Behavioural Science: Implications and Applications When you are looking for the MSc BES now, you won’t find this course on the program anymore. And I can understand why. It was quite theoretical, and very simple. Which was good for the science track, as they had to juggle six courses, but still. This class offered fun lectures, had three in class texts which were so literally based on the lectures studying was not required and a final coding assignment which was so simple you couldn’t fail it even if you tried. When looking at the course overview now, this course has been replaced by Behavioural Change: Nudging & Persuasion. Which to me sounds like a pretty awesome course, which I might try to audit this academic year.
Principles of Cognition This course was ran through the business school, just like BME. It was taught by one of the WBS’s flagships: Nick Chater. He deserves that status, he is a great researcher and teacher. He likes to challenge foundational beliefs held in science and make people argue for the other side. He taught on the basics of perception, Bayesian statistics (and its errors), and quite a few biases as well. The course was mainly lecture-based, very interesting, not a lot of work. It was graded through one written essay of about 2500 words. I enjoyed it.
Some of the courses in term 2 were intense. Luckily, not all of them were. For me the obvious winners were Neuroeconomics and Psychological Models of Choice. These courses were the most interesting and the most fun. Ironically, they were also the most work. As we had so many courses and assignments, our spring break was pretty much just writing out those assignments. Lucky thing was, there was at least a week between each deadline, so it did not feel like you were drowning. There was definitely team to breath.
Term 3 This term prepared me for life as a PhD student. In this term we worked on our respective dissertations. The topic for my dissertation had already been set as a trial run for my PhD studies. I knew I was working with a longer-term horizon in mind. As a result, the supervision I got was really great. We easily met twice a week to make sure everything was in place and ran smoothly.

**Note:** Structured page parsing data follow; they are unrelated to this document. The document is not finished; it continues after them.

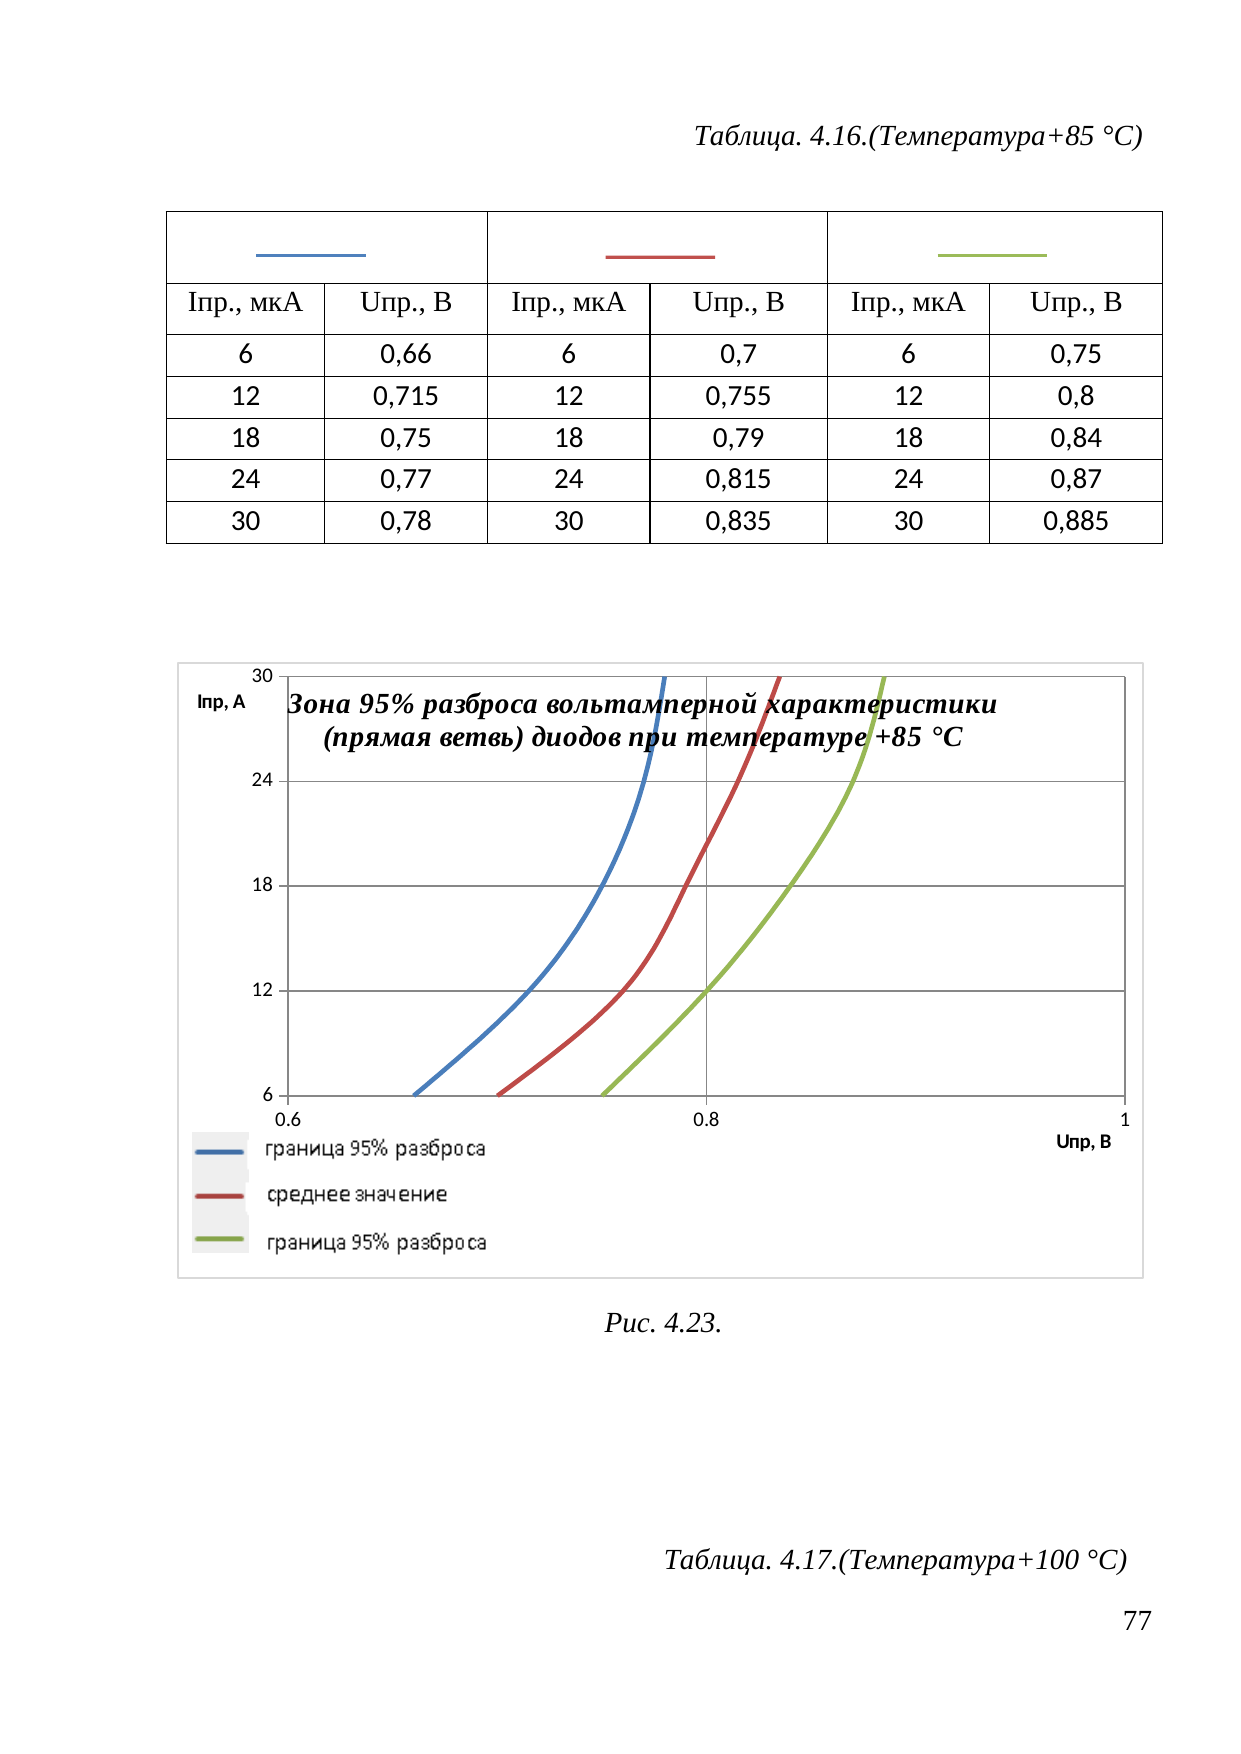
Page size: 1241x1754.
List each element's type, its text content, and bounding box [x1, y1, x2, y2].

table_cell Iпр., мкА [488, 284, 649, 334]
table_cell 6 [828, 335, 989, 376]
table_cell 0,885 [990, 502, 1162, 543]
table_cell 18 [488, 419, 649, 459]
table_cell 12 [828, 377, 989, 418]
table_cell 0,835 [651, 502, 827, 543]
table_cell 30 [167, 502, 324, 543]
table_cell 0,7 [651, 335, 827, 376]
table_cell 0,87 [990, 460, 1162, 501]
table_cell 12 [167, 377, 324, 418]
table_header [167, 212, 487, 283]
table_cell 24 [167, 460, 324, 501]
table_cell 0,66 [325, 335, 487, 376]
table_cell 0,755 [651, 377, 827, 418]
table_cell 0,815 [651, 460, 827, 501]
table_cell 0,78 [325, 502, 487, 543]
table_cell 12 [488, 377, 649, 418]
table_cell 24 [828, 460, 989, 501]
table_header [828, 212, 1162, 283]
table_header [488, 212, 827, 283]
table_cell 0,75 [990, 335, 1162, 376]
table_cell 6 [488, 335, 649, 376]
table_cell 0,79 [651, 419, 827, 459]
table_cell Uпр., В [990, 284, 1162, 334]
table_cell 0,77 [325, 460, 487, 501]
picture [251, 1126, 514, 1278]
text Рис. 4.23. [472, 1305, 1152, 1338]
table_cell 24 [488, 460, 649, 501]
table_cell Iпр., мкА [167, 284, 324, 334]
table_cell Uпр., В [651, 284, 827, 334]
table_cell 18 [167, 419, 324, 459]
table_cell 0,8 [990, 377, 1162, 418]
table_cell 18 [828, 419, 989, 459]
picture [192, 1132, 249, 1253]
text Таблица. 4.17.(Температура+100 °С) [620, 1542, 1152, 1576]
table_cell 0,84 [990, 419, 1162, 459]
table_cell 30 [828, 502, 989, 543]
table_cell Iпр., мкА [828, 284, 989, 334]
table_cell Uпр., В [325, 284, 487, 334]
table_cell 0,75 [325, 419, 487, 459]
table_cell 6 [167, 335, 324, 376]
table_cell 0,715 [325, 377, 487, 418]
text Таблица. 4.16.(Температура+85 °С) [620, 118, 1152, 152]
table_cell 30 [488, 502, 649, 543]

In that respect I was quite lucky. Not each supervisor was as available, or as willing to be available, nor were all of them as supportive. That one can be quite a hit or a miss. Although I do have to emphasize that all the staff directly involved within the MSc BES were nothing but great at being supervisors.
Conclusion I know this article has become massively long already, but please bear with me for a little longer. Although I was not equally enthusiastic about all of the courses, I do think the MSc Behavioural and Economic Science is great. I feel like I had to put in a lot of hard work, but I also learned a lot, felt supported and surrounded by a great group of people and got a lot of great experiences out of it. I would recommend it to anyone who wants to progress in behavioural science and/or behavioural economics. Another lucky thing is the program is well-grounded in academia. It was designed to help you obtain a PhD, so for those of you who are thinking about this already, definitely keep this MSc in mind.
If you have made it this far: thank you and congratulations! Let me know if there is any aspect I missed in reviewing this MSc, whether you have a different opinion, or whether you are left with any questions.